The TLS protocol is optional and must be configured on both the client and server to be used. There are two main ways to achieve this: one is to use a common TLS protocol port (e.g., port 443 for HTTPS), and the other is for the client to request the server to use a specific protocol mechanism when connecting to TLS (e.g., commonly used STARTTLS in email). Once both the client and server agree to use the TLS protocol, they negotiate a stateful connection to transmit data.

Steps in the TLS handshake (key exchange, using RSA as an example):

The client requests a TLS connection with the server.
The server decides the cipher suite from a list and notifies the client.
The server sends back its digital certificate, including the server’s public key.
The client verifies the validity of the certificate issued.
To generate a session key for a secure connection, the client encrypts a randomly generated key (used for symmetric encryption, currently 2048 bits, very secure) using the server’s public key and sends it to the server.
The server decrypts the client’s symmetrically encrypted key using its private key. Handshake complete.

During the key exchange process, other methods can be used: ECDH, DH, DHE, ECDHE, DH_anon.
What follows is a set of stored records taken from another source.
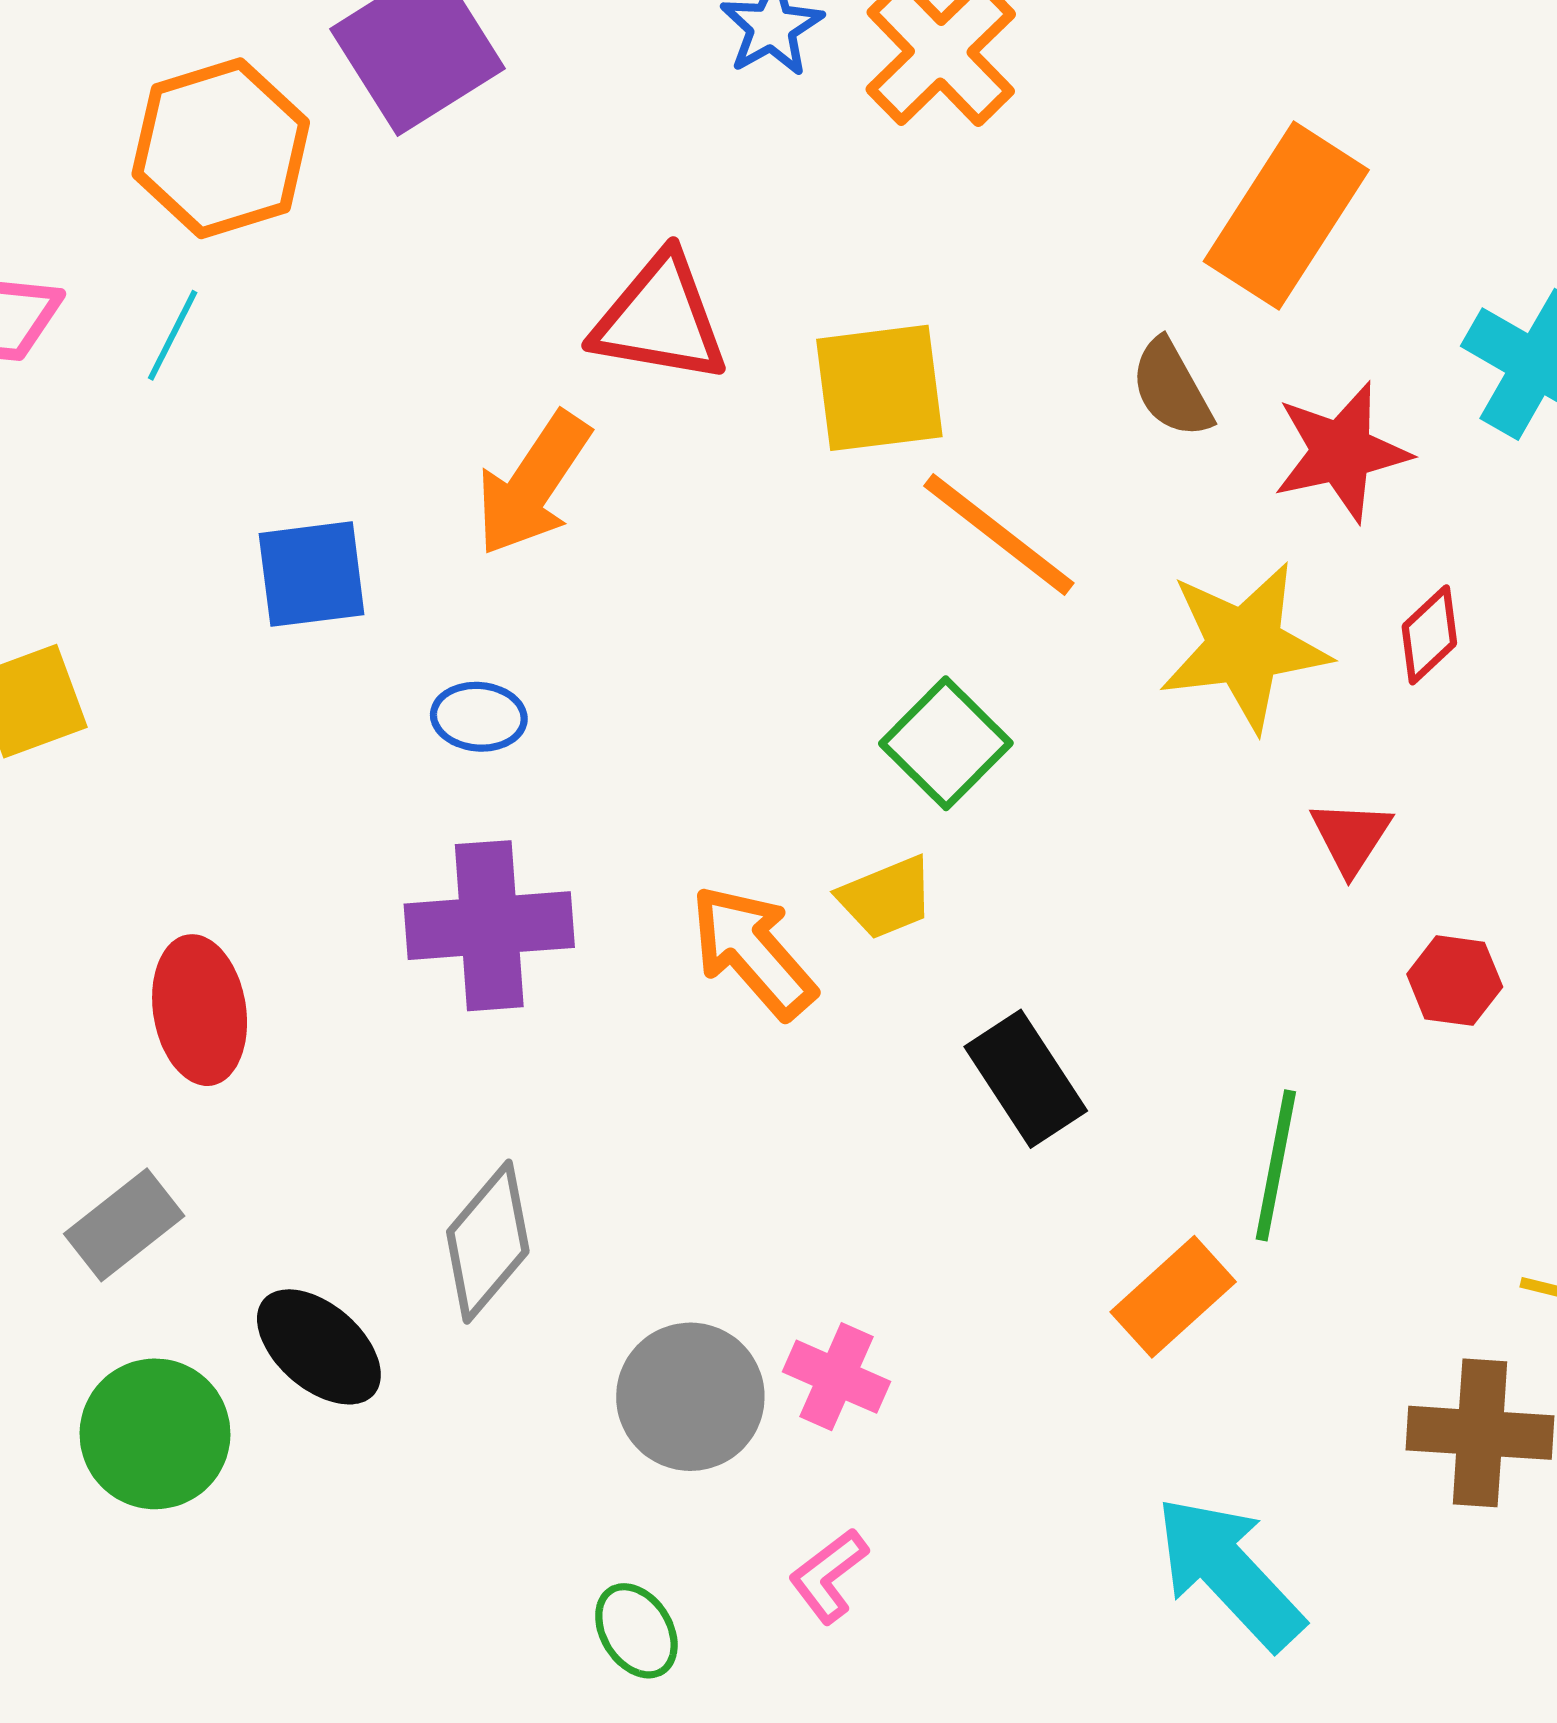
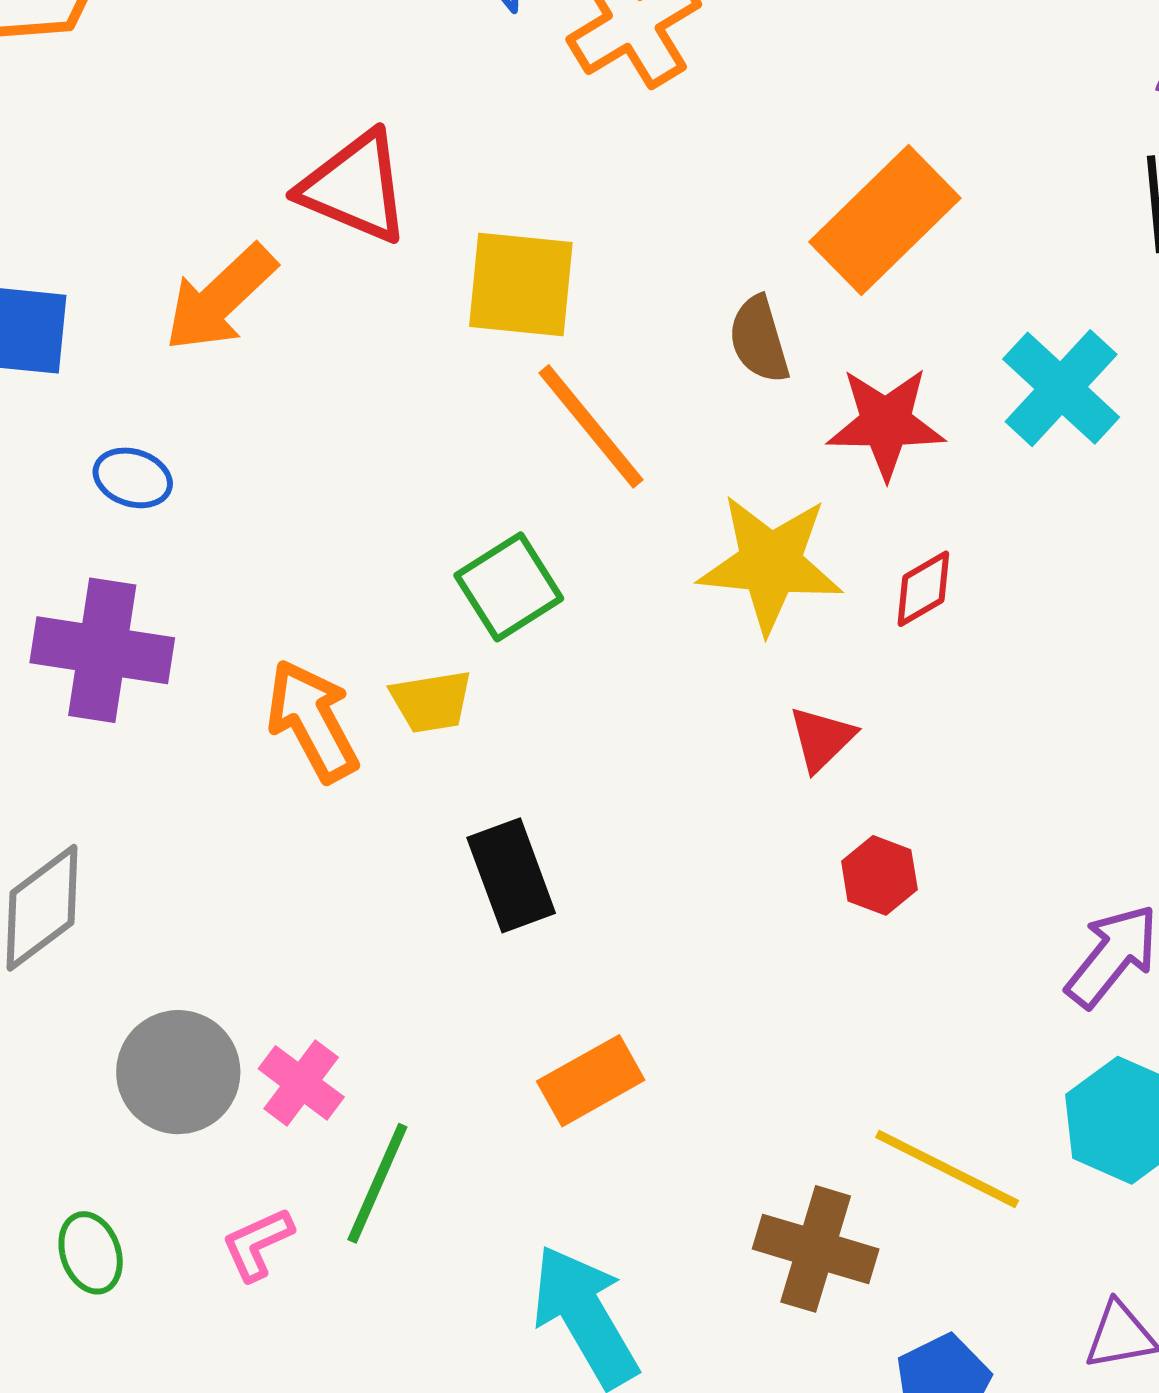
green line: (1276, 1165) -> (377, 1183), moved

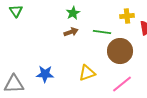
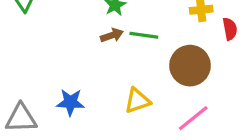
green line: (102, 32) -> (144, 35), moved

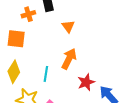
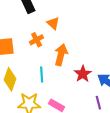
orange cross: (28, 14) -> (37, 40), moved

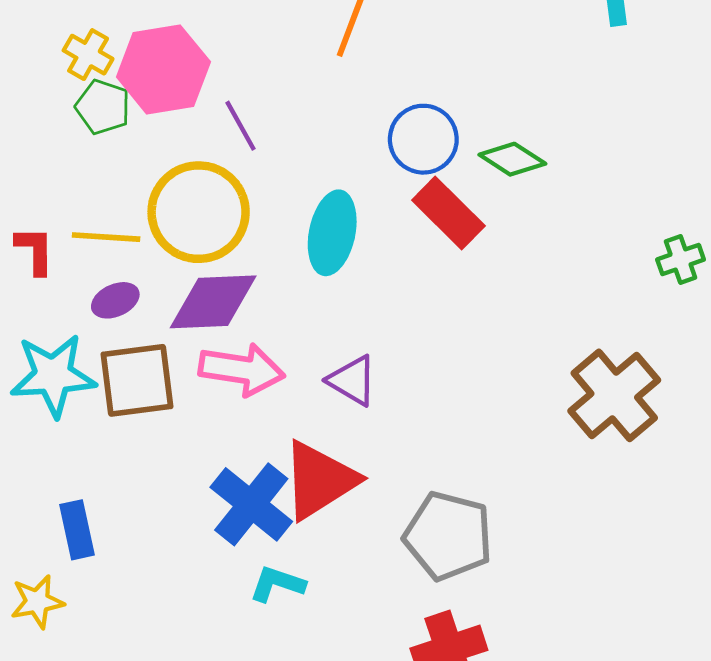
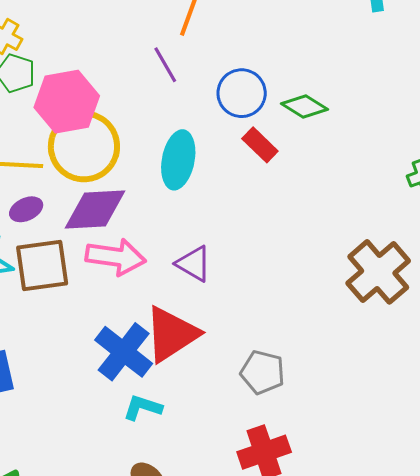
pink hexagon: (163, 69) -> (67, 102), moved
purple line: (240, 126) -> (165, 65), moved
red rectangle: (448, 213) -> (260, 145), size x0.7
gray pentagon: (448, 536) -> (263, 372), size x0.7

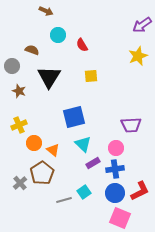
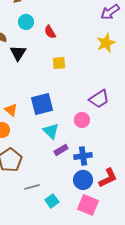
black triangle: (49, 77) -> (18, 53), moved, size x0.7
purple trapezoid: (131, 125) -> (99, 99), moved, turned -30
pink circle: (116, 148) -> (82, 120), moved
orange triangle: (53, 150) -> (11, 110), moved
cyan square: (84, 192) -> (52, 201), moved

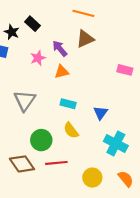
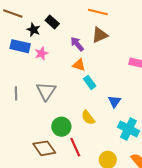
pink star: (38, 58) -> (41, 53), moved
orange triangle: (62, 72) -> (79, 65), turned 32
cyan rectangle: (68, 104) -> (90, 82), moved, turned 40
red line: (56, 163) -> (75, 147), turned 72

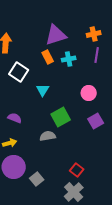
Among these algorithms, some are forward-secure, while others are not. Forward secrecy is a security feature in cryptographic communication protocols. It means that even if the long-term master key is compromised, it won’t lead to the exposure of past session keys. RSA doesn’t have forward secrecy. In the case of ECDH and DH, both parties generate a shared key using their public keys and their respective private keys. They then deleted their private keys and use a hash of the shared key as the AES key. Even if an attacker obtains the AES key, they can’t recover the server’s DH private key (which had been deleted in the two sides).

Well, so let’s discuss the question from the very beginning:
What advantages does ECDH have over ~~HTTPS~~ RSA?
Because ECDH is based on elliptic curves, it offers the advantages of smaller key sizes, faster encryption and decryption speeds, lower computational resource requirements, and of course, forward secrecy.
However, ECDH requires high-quality random number generation to ensure the security of the keys. Additionally, careless selection or implementation of curves can result in potential security vulnerabilities. (On the other hand, when configured improperly, RSA has its share of security issues as well…)

After the TLS handshake, both parties will use symmetric encryption to transmit data. Since application layer protocols can transparently run over the TLS protocol, the encryption and handshake process is transparent to us. When we send an HTTPS request, we are still using plain text, but the destination port for the request is 443 instead of 80.